PROBLEM DETAILS - Return each line from the records below that contains the word "travel", copied in full.

○ ○ ○

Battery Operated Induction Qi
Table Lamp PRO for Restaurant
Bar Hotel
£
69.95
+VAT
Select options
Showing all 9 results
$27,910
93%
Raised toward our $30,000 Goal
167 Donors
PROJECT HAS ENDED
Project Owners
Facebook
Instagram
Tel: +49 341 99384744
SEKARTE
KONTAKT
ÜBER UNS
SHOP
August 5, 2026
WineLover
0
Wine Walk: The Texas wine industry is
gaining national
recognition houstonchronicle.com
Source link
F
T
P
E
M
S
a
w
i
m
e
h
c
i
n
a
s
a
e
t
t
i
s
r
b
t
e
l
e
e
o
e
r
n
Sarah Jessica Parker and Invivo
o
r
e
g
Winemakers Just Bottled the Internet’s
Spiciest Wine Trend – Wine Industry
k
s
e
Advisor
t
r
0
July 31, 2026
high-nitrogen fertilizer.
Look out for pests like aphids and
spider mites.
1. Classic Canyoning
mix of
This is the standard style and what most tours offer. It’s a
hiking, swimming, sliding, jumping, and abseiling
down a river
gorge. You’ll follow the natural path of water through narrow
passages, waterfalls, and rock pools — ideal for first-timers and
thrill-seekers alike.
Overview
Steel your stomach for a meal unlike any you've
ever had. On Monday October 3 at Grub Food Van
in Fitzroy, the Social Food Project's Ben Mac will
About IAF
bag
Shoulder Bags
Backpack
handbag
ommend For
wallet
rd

○ ○ ○

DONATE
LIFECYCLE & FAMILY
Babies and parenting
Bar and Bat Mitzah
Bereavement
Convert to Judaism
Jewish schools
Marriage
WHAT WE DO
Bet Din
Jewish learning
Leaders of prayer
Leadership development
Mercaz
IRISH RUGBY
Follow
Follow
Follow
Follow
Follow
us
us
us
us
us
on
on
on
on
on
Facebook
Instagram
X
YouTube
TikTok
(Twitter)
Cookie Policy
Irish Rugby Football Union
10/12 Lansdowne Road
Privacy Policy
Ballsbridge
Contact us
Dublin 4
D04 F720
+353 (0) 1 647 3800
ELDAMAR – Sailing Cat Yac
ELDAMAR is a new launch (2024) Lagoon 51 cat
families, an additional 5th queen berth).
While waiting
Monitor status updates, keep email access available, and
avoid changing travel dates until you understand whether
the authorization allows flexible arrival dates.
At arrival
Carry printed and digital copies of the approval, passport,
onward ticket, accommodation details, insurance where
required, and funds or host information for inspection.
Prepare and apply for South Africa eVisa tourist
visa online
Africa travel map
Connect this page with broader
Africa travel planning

○ ○ ○

SOLUTION TO THIS TASK -
avoid changing travel dates until you understand whether
Africa travel map
Africa travel planning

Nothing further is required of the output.